▶ EXERCISE GOAL
Return every line of the material below word for word, keeping each line break where it falls.

┌─ SUPPLIED RECORDS

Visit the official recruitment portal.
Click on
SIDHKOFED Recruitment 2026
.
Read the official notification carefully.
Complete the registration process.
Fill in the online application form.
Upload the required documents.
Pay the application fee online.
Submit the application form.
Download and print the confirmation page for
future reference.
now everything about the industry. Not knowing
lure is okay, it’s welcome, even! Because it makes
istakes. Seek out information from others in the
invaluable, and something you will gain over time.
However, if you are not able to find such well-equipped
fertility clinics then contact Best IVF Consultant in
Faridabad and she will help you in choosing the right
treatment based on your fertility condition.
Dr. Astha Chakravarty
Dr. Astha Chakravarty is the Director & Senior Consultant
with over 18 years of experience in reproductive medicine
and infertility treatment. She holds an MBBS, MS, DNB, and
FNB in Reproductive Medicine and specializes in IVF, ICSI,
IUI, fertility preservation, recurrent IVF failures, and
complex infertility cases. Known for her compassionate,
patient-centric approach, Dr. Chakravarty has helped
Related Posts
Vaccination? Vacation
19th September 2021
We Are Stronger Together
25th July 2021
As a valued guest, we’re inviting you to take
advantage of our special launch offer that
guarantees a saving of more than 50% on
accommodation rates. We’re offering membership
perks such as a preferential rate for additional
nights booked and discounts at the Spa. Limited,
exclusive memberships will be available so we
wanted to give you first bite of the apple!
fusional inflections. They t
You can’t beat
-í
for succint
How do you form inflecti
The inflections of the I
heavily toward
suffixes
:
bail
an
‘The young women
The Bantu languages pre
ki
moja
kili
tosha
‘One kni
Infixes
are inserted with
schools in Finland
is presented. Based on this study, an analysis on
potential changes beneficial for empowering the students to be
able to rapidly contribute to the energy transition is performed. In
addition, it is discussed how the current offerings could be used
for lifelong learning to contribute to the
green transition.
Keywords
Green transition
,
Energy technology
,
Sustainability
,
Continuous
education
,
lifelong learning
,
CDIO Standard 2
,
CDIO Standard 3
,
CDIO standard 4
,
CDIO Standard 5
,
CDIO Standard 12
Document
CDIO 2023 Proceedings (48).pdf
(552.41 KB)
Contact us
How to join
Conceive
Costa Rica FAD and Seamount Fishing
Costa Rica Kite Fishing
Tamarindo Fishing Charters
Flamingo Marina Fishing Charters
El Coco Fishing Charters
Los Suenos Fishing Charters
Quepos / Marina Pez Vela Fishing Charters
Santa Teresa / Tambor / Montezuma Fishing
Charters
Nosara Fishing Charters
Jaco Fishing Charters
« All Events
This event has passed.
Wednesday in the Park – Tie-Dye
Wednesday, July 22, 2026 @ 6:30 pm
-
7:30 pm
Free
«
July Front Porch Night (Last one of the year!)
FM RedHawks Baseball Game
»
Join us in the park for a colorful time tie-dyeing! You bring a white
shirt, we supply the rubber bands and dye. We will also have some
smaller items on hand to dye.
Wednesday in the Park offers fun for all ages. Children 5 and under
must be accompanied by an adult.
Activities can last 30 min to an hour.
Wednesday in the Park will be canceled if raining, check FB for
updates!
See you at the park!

└─

▶ REPLY
Visit the official recruitment portal.
Click on
SIDHKOFED Recruitment 2026
.
Read the official notification carefully.
Complete the registration process.
Fill in the online application form.
Upload the required documents.
Pay the application fee online.
Submit the application form.
Download and print the confirmation page for
future reference.
now everything about the industry. Not knowing
lure is okay, it’s welcome, even! Because it makes
istakes. Seek out information from others in the
invaluable, and something you will gain over time.
However, if you are not able to find such well-equipped
fertility clinics then contact Best IVF Consultant in
Faridabad and she will help you in choosing the right
treatment based on your fertility condition.
Dr. Astha Chakravarty
Dr. Astha Chakravarty is the Director & Senior Consultant
with over 18 years of experience in reproductive medicine
and infertility treatment. She holds an MBBS, MS, DNB, and
FNB in Reproductive Medicine and specializes in IVF, ICSI,
IUI, fertility preservation, recurrent IVF failures, and
complex infertility cases. Known for her compassionate,
patient-centric approach, Dr. Chakravarty has helped
Related Posts
Vaccination? Vacation
19th September 2021
We Are Stronger Together
25th July 2021
As a valued guest, we’re inviting you to take
advantage of our special launch offer that
guarantees a saving of more than 50% on
accommodation rates. We’re offering membership
perks such as a preferential rate for additional
nights booked and discounts at the Spa. Limited,
exclusive memberships will be available so we
wanted to give you first bite of the apple!
fusional inflections. They t
You can’t beat
-í
for succint
How do you form inflecti
The inflections of the I
heavily toward
suffixes
:
bail
an
‘The young women
The Bantu languages pre
ki
moja
kili
tosha
‘One kni
Infixes
are inserted with
schools in Finland
is presented. Based on this study, an analysis on
potential changes beneficial for empowering the students to be
able to rapidly contribute to the energy transition is performed. In
addition, it is discussed how the current offerings could be used
for lifelong learning to contribute to the
green transition.
Keywords
Green transition
,
Energy technology
,
Sustainability
,
Continuous
education
,
lifelong learning
,
CDIO Standard 2
,
CDIO Standard 3
,
CDIO standard 4
,
CDIO Standard 5
,
CDIO Standard 12
Document
CDIO 2023 Proceedings (48).pdf
(552.41 KB)
Contact us
How to join
Conceive
Costa Rica FAD and Seamount Fishing
Costa Rica Kite Fishing
Tamarindo Fishing Charters
Flamingo Marina Fishing Charters
El Coco Fishing Charters
Los Suenos Fishing Charters
Quepos / Marina Pez Vela Fishing Charters
Santa Teresa / Tambor / Montezuma Fishing
Charters
Nosara Fishing Charters
Jaco Fishing Charters
« All Events
This event has passed.
Wednesday in the Park – Tie-Dye
Wednesday, July 22, 2026 @ 6:30 pm
-
7:30 pm
Free
«
July Front Porch Night (Last one of the year!)
FM RedHawks Baseball Game
»
Join us in the park for a colorful time tie-dyeing! You bring a white
shirt, we supply the rubber bands and dye. We will also have some
smaller items on hand to dye.
Wednesday in the Park offers fun for all ages. Children 5 and under
must be accompanied by an adult.
Activities can last 30 min to an hour.
Wednesday in the Park will be canceled if raining, check FB for
updates!
See you at the park!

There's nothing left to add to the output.